*Texto para leer:*
________

Adoro
los suelos firmes y las montañas perfectamente enraizadas donde deben estar… no
obstante la vida -por una testaruda búsqueda de lo trascendente, del sentido de
la existencia, de la construcción de un mundo más acogedor de lo humano- me ha convertido en un navegante de realidades inciertas, con un rumbo delineado por
trazos gracias a la intuición profunda.
Mi
intuición me ha llevado a apostar la vida entera a Dios y al amor (que según mi
percepción ambos términos expresan lo mismo), y en la conformidad a la religión
hubiera encontrado mi suelo firme si yo
no hubiera advertido su lado insuficiente. O tal vez inconsistente.
¿Contradictorio?... Es ese lado donde sus estructuras se sacralizan por encima
de la sacralidad de lo humano y de lo humanizante, en donde la Institución se
coloca como fin en sí misma replegando su servicio humilde a la humanidad.
Desear
con el alma andar por este sendero sostenido y seguro para luego ceder a la
evidencia de sus abismos, sus oscuridades y (lo que es peor), la
intrascendencia de sus metas, lastima el alma produciendo un dolor moral
difícil de describir.
Y como
respuesta a ese dolor se abrieron ante
mí tres alternativas diversas: o encogía los hombros y continuaba caminando
como si tal, minimizando las inconsistencias, o cedía a la increencia (posición
perfectamente justificada desde mi razón), o continuaba mi búsqueda, navegando
en los intempestivos mares de las realidades humanas, tan comunes y cotidianas,
que parecen impermeables a la experiencia trascendente.

________

Texto extraído de cada página
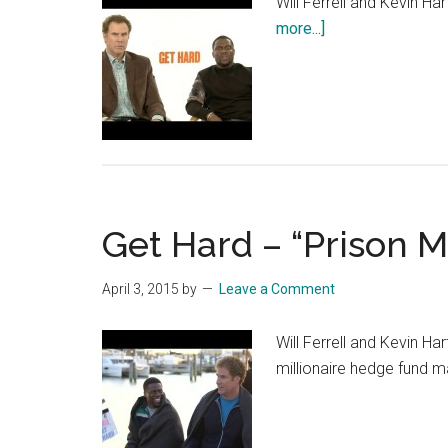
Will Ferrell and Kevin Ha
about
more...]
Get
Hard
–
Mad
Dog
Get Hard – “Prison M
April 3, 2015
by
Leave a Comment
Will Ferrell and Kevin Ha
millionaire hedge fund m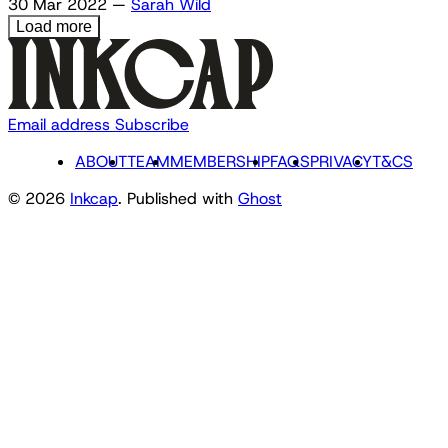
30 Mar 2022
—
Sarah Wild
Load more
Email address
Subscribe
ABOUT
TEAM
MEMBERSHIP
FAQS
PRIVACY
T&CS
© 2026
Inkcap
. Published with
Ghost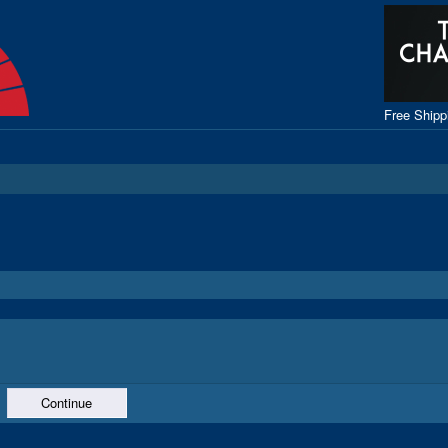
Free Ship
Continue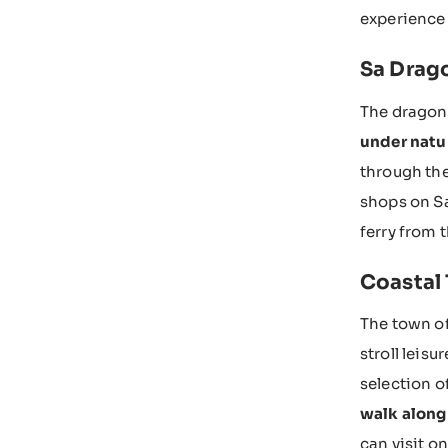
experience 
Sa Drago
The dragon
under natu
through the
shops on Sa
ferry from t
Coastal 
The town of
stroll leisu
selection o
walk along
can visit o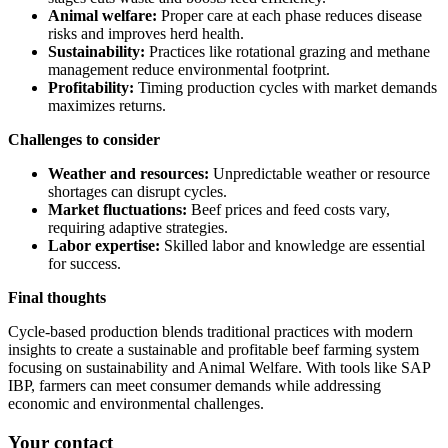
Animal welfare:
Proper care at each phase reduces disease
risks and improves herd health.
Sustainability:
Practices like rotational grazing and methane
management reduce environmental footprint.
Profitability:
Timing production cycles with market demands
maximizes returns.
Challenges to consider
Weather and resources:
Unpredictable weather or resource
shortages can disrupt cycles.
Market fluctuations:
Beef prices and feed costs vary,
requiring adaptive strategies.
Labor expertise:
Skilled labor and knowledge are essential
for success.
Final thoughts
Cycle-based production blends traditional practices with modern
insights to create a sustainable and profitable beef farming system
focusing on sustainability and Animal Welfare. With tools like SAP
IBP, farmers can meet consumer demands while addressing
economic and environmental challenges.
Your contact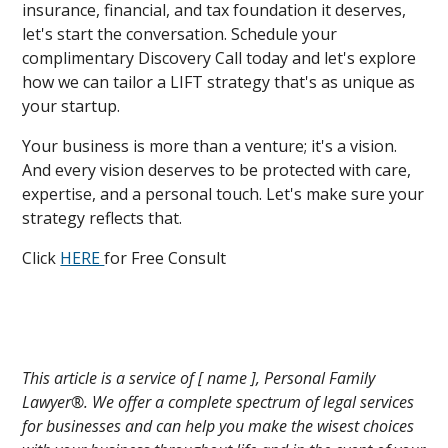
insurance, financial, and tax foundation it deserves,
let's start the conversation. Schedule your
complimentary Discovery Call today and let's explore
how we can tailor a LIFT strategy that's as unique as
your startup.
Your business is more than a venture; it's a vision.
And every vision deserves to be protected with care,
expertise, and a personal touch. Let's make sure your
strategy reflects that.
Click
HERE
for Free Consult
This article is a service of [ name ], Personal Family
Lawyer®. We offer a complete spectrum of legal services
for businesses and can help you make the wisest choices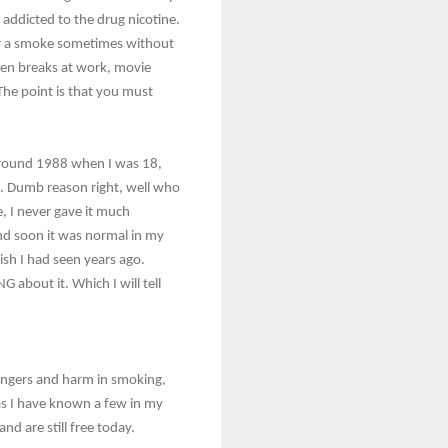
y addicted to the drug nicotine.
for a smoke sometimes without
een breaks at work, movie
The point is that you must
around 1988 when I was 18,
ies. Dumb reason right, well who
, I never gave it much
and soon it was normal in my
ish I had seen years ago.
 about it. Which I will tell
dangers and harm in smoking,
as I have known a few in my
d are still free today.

________

*Consigna:*
Indica si cada afirmación coincide con el texto sobre la búsqueda de lo trascendente. Responde sí o no y cita las palabras exactas del texto que lo deciden.
1. Según el texto, Dios y el amor expresan lo mismo.
2. Ante el dolor moral se abrieron solo dos alternativas.
3. La increencia aparece como una posición injustificada desde la razón.

*Resolución:*
1. Sí: «ambos términos expresan lo mismo».
2. No: «se abrieron ante mí tres alternativas diversas».
3. No: «posición perfectamente justificada desde mi razón».